When it comes to investing, the opposite is true.
The harder you try to be a “good investor” and work hard at managing your portfolio, the worse your returns will likely be.
This lesson is one of the most difficult for investors to learn. Even (mostly) rational buy-and-hold index investors can get into trouble when they try and time the market or begin dabbling in picking individual stocks they think will outperform.
I am not here to tell you that investment returns don’t matter; of course, they matter.
You have no control over your investment returns—the harder you try and beat the market, the more likely you are to underperform.
If you want to build more wealth, focus on what you can control:
How much you invest
The fees and taxes you pay on your investments
How long you stay invested
Savings rate > investment returns
If, at the end of every month, you have extra cash that you could invest, congratulations, you’re winning with money!
Your savings rate—the percentage of your take-home pay that you save—is the best predictor of your future wealth.
You can’t control what happens in the stock market—but you can control how much money you invest.

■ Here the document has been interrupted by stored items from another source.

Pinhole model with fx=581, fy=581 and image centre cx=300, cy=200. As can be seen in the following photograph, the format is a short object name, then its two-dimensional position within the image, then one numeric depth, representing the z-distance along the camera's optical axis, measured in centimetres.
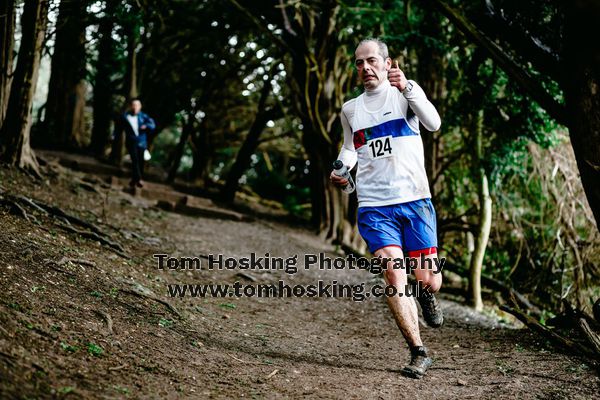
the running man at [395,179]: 410
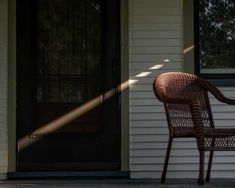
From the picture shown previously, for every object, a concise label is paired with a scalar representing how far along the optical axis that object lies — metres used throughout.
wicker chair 5.83
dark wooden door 6.98
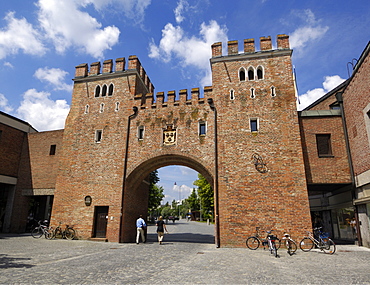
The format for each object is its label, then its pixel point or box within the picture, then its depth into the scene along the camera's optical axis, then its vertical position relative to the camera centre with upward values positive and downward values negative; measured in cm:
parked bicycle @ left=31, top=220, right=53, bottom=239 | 1697 -114
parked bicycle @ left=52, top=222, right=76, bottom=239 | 1678 -114
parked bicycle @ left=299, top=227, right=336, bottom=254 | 1218 -124
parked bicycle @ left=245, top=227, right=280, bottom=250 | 1337 -127
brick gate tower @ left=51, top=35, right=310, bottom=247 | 1430 +431
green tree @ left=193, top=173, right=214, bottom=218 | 4122 +349
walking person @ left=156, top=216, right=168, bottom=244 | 1528 -82
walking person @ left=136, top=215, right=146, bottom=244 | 1599 -66
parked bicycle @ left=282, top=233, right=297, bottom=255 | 1169 -140
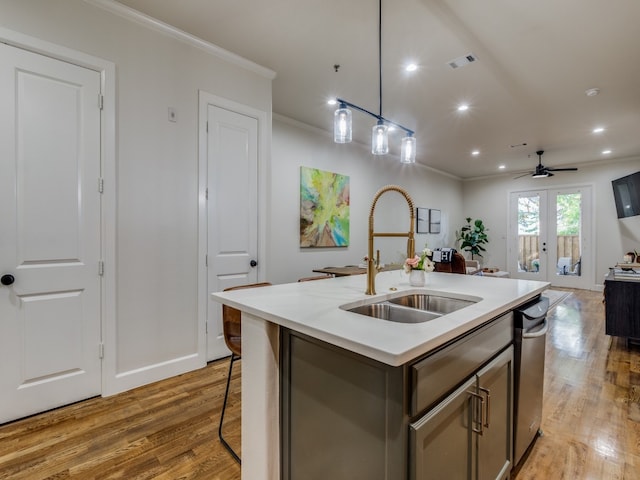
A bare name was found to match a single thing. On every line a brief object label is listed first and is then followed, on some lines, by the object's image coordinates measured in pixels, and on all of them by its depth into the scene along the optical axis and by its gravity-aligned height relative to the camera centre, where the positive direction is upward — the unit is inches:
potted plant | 326.0 -1.1
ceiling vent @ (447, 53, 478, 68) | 114.0 +63.9
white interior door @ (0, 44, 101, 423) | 77.5 +0.2
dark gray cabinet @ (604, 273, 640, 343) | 130.4 -28.5
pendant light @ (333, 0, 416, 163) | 80.4 +26.5
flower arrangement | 72.8 -6.2
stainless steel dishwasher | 62.0 -27.4
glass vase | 75.2 -9.8
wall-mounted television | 216.4 +30.7
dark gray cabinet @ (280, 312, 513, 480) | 36.3 -22.9
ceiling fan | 242.8 +49.9
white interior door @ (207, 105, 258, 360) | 112.0 +10.4
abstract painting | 185.0 +16.5
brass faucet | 63.2 -0.6
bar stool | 74.2 -21.8
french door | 279.6 +1.4
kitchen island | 37.3 -11.8
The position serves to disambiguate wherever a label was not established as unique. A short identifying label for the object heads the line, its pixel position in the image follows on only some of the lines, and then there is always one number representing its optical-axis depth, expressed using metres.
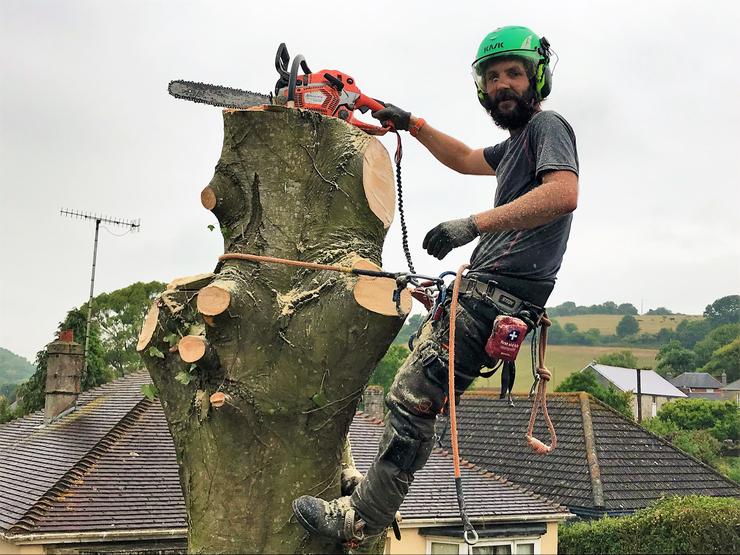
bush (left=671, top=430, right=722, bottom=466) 37.47
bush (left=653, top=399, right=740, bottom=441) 45.25
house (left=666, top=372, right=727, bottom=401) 79.31
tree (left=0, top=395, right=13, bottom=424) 30.29
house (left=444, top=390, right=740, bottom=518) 15.07
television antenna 17.22
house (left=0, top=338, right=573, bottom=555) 9.30
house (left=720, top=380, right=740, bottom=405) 79.19
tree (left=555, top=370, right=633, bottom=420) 37.16
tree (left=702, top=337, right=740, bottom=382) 81.38
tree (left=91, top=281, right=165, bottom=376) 41.78
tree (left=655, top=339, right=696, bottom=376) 85.88
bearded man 3.08
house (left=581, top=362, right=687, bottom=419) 57.12
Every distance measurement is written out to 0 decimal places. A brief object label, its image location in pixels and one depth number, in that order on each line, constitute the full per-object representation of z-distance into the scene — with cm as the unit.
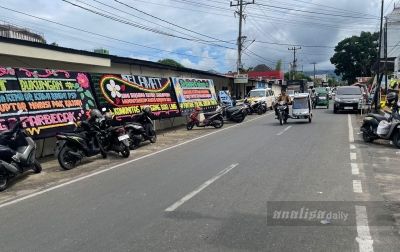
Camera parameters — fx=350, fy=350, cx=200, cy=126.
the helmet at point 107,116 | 1043
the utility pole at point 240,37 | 3409
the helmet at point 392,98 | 1098
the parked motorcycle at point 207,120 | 1717
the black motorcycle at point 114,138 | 1004
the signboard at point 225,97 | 2717
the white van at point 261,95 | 2738
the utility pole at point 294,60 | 7821
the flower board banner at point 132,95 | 1238
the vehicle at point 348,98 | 2238
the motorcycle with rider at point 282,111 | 1689
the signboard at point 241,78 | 3209
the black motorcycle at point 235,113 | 1952
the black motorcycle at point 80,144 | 869
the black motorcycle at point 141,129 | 1165
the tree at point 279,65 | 7362
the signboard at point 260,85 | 4543
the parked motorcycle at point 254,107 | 2480
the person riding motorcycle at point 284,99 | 1716
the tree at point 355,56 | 7684
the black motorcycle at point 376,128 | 1012
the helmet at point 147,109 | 1302
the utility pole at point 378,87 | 2403
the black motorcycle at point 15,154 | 709
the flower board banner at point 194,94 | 1743
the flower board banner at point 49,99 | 923
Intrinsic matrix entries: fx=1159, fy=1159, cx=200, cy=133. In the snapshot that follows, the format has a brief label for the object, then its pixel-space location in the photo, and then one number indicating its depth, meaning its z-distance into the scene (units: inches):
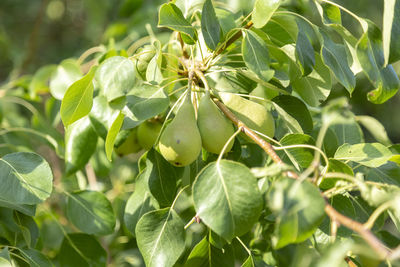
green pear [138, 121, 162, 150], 44.8
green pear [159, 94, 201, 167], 40.4
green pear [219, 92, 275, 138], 41.5
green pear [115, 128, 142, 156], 46.4
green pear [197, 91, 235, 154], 40.9
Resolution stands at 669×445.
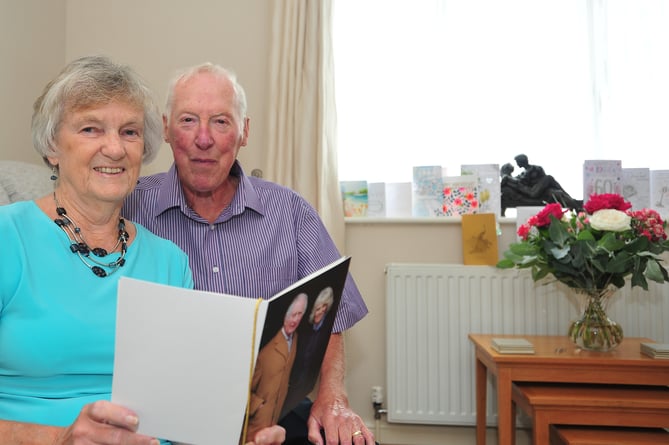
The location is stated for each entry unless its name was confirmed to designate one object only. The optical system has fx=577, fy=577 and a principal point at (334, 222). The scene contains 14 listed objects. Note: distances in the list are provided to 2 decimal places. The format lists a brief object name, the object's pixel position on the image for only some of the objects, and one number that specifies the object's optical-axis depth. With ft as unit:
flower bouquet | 6.29
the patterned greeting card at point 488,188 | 8.38
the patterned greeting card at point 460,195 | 8.42
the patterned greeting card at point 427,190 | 8.54
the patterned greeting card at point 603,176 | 8.18
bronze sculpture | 8.34
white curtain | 8.36
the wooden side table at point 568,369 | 6.19
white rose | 6.25
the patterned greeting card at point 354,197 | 8.75
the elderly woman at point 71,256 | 3.09
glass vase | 6.56
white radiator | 8.08
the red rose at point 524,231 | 6.88
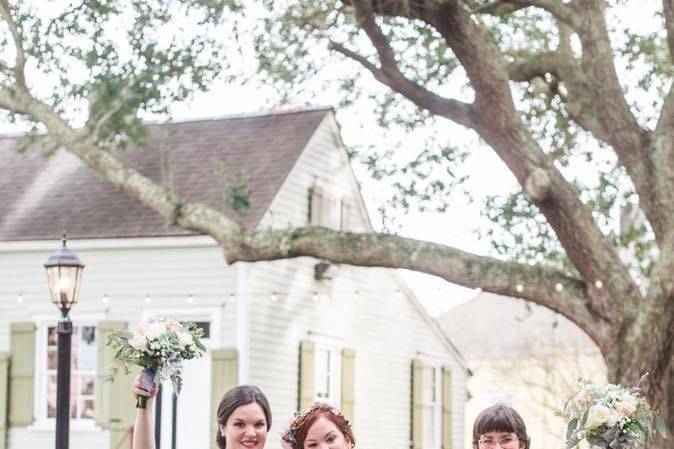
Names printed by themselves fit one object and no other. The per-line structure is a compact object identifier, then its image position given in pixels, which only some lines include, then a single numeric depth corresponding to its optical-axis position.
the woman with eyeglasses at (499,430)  7.72
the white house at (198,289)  25.46
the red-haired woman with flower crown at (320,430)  6.90
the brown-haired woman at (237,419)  7.27
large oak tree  18.81
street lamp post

There are two ways to increase your savings rate:
Reduce your spending.
Increase your income.
Reducing your spending comes down to the tried-and-true nuts and bolts of personal finance: Tracking your spending and finding expenses to cut, and creating a new budget.
Making more money requires you to either start a side hustle or focus on climbing the corporate ladder and increasing your 9-5 income.
You don’t have to eat beans and rice or grind 60+ hours a week to increase your savings rate. The easy path to a higher savings rate and more wealth, in the long run, is to treat new money like it does not exist.
This allows you to maintain your current lifestyle and workload and treat your annual raises, bonuses, and unexpected windfalls as money that can be saved.
If you get a 2% raise at work—automate that new income to savings/investing.
Got a year-end work bonus? Invest it.
Tax refund? Invest it.
Inheritance from your rich uncle? Invest it.
Maintain your current lifestyle and invest new money—or, as I call it, “reverse lifestyle inflation.”